> Excerpted text:

★ ★ ★ ★ ★

I can recommend some kind and gentle reading: Celestine Hitiura Vaite's books about Tahiti. They remind me of the Alexander McCall Smith No.1 Ladies Detective Agency series.
Nothing like a bit of comfort reading.
Thanks so much for the recommendation! I definitely need some light reading. Things have gotten a little better in the following days, but still stressful. I'm just ready to go to Africa, move and go back to school already! I feel like all the planning and budgetting is more stressful than Actually doing it! Hopefully after all these big changes there won't be any for a lonnnng time.
Oh man, what a day! Scammers are the scum of the earth. And you're going to Africa? Cool!
LOVE the title of this post, btw...
Hope your arms are feeling better!
Some men like being smacked by women, but I won't go there.
Here's hoping things look up for you, Mai. Sorry about the shots and sorry about the bastard scammer.
Thanks Vaughn, surprisingly my arms didn't start feeling better until Sunday night! Who knew getting 6 shots at once hurt so much?? I'm so excited to go to Africa, it helps if I focus on that instead of all the stuff I still need to do beforehand!
Haha, Bill, sounds like you have some personal knowledge on men enjoying a little smack attack from women... but I won't got there either. Things are definitely looking up and I made sure to have a good relaxing weekend with friends and hubby, went to some haunted houses so I could scream my stress out. :)
Hi Mai,
Sorry about your shit day!
For what it's worth, I spent about six months in Africa and was able to get any shots or boosters I needed while over there. Kampala was a good place to get yellow fever shots, sooooo many villages have little pharmacies for malaria tablets and gastro etc.

★ ★ ★ ★ ★

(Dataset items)
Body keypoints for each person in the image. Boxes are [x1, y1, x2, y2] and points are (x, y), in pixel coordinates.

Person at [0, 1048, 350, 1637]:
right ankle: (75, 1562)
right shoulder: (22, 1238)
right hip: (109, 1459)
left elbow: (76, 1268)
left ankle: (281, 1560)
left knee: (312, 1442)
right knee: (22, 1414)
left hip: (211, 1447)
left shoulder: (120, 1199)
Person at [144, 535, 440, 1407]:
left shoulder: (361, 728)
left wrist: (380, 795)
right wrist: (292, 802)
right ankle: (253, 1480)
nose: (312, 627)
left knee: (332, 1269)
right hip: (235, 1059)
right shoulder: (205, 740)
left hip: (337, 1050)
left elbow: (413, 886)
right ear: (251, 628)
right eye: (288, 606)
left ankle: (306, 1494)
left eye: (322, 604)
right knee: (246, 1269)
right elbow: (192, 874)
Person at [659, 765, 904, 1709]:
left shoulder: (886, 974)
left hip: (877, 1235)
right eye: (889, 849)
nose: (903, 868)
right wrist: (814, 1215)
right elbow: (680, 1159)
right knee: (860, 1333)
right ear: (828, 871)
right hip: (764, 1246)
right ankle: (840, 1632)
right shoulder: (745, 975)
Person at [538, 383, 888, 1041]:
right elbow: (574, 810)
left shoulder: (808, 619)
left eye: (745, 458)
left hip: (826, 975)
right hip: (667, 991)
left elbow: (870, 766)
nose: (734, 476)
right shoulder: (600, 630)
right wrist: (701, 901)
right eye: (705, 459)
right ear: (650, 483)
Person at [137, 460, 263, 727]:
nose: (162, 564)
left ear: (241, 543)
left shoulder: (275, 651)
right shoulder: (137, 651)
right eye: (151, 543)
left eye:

★ ★ ★ ★ ★

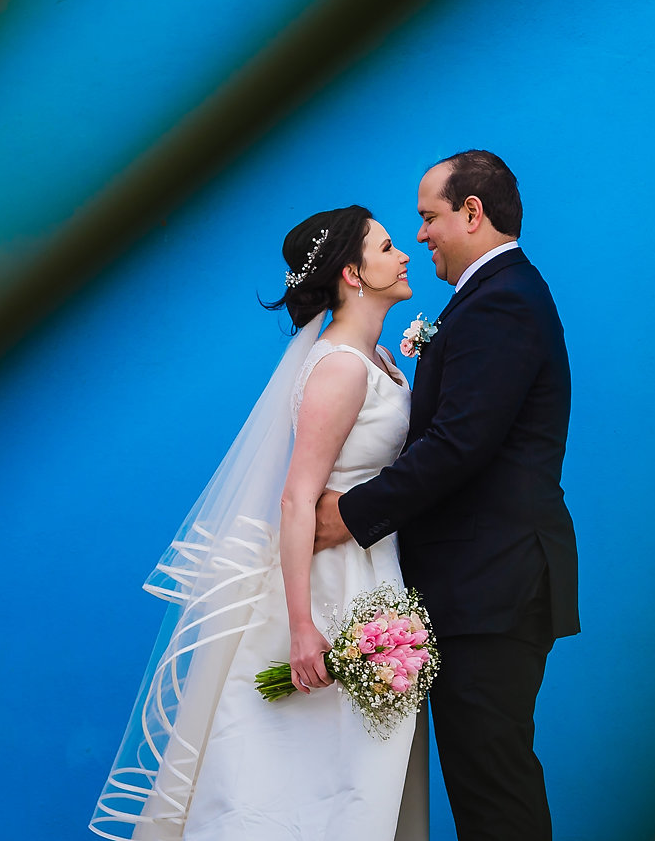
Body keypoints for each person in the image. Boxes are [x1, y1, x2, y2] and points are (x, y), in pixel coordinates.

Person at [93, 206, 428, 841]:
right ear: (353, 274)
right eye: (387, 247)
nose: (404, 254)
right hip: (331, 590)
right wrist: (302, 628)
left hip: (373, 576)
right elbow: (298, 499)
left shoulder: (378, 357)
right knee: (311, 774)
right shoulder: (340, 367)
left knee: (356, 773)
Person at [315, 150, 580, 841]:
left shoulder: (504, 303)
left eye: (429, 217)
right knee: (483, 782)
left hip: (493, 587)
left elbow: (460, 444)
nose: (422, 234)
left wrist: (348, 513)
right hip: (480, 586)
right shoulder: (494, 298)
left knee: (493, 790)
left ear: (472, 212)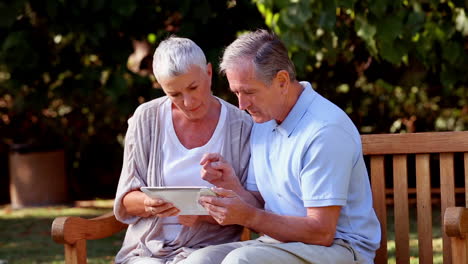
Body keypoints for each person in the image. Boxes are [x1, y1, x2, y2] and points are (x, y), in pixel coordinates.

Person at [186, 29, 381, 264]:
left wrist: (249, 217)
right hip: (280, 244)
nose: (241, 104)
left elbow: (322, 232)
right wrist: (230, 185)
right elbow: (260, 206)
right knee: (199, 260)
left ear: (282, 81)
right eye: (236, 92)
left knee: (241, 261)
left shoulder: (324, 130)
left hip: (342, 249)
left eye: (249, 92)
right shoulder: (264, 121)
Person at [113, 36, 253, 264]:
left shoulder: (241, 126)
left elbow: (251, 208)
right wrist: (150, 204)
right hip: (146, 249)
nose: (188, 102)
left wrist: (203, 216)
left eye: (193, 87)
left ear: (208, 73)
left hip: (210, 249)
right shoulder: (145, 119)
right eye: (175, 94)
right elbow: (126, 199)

★ ★ ★ ★ ★

> Questions on the material:
#1 Print the passage of the comment thread that runs from "I can recommend" up to and including "won't go there.", with no changes.
#2 Write the next part of the comment thread about Mai's stressful day and upcoming trip to Africa, starting right after its last sentence.

> Responses to the exercise:
#1
I can recommend some kind and gentle reading: Celestine Hitiura Vaite's books about Tahiti. They remind me of the Alexander McCall Smith No.1 Ladies Detective Agency series.
Nothing like a bit of comfort reading.
Thanks so much for the recommendation! I definitely need some light reading. Things have gotten a little better in the following days, but still stressful. I'm just ready to go to Africa, move and go back to school already! I feel like all the planning and budgetting is more stressful than Actually doing it! Hopefully after all these big changes there won't be any for a lonnnng time.
Oh man, what a day! Scammers are the scum of the earth. And you're going to Africa? Cool!
LOVE the title of this post, btw...
Hope your arms are feeling better!
Some men like being smacked by women, but I won't go there.

#2
I know, I know, oooooh, how can I get a shot in Africa when there's so much HIV, but trust me, they were completely professional and showed me the sealed syringes, vials and everything. The UN can put you onto a UN endorsed practitioner.
And the cost is so very little compared to what you're paying now.
Often I find our GPs incite a lot of fear into all the diseases we can pick up in third world countries and over subscript for medication.
Sure, be cautious, but not alarmed. You'll be fine:)
Thanks so much for all the tips! Six months in Africa, that's incrediably brave, I really admire you! I lucked out and a friend just went to Thailand and had some leftover malaria pills and she gave them to me, so I only need maybe a weeks worth now. Those suckers were expensive too. Yeah, my doc definitely seemed to be overcautious, saying I should bring thermaflu?? I'm not sure why, but I think I'll pass on that. I'm excited, I'm sure I'll be fine. At least most of the shots are over, I have to get one more booster shot though for hepititis a and b, blah.
Where in Africa did you go other than Kampala?? What did you do there?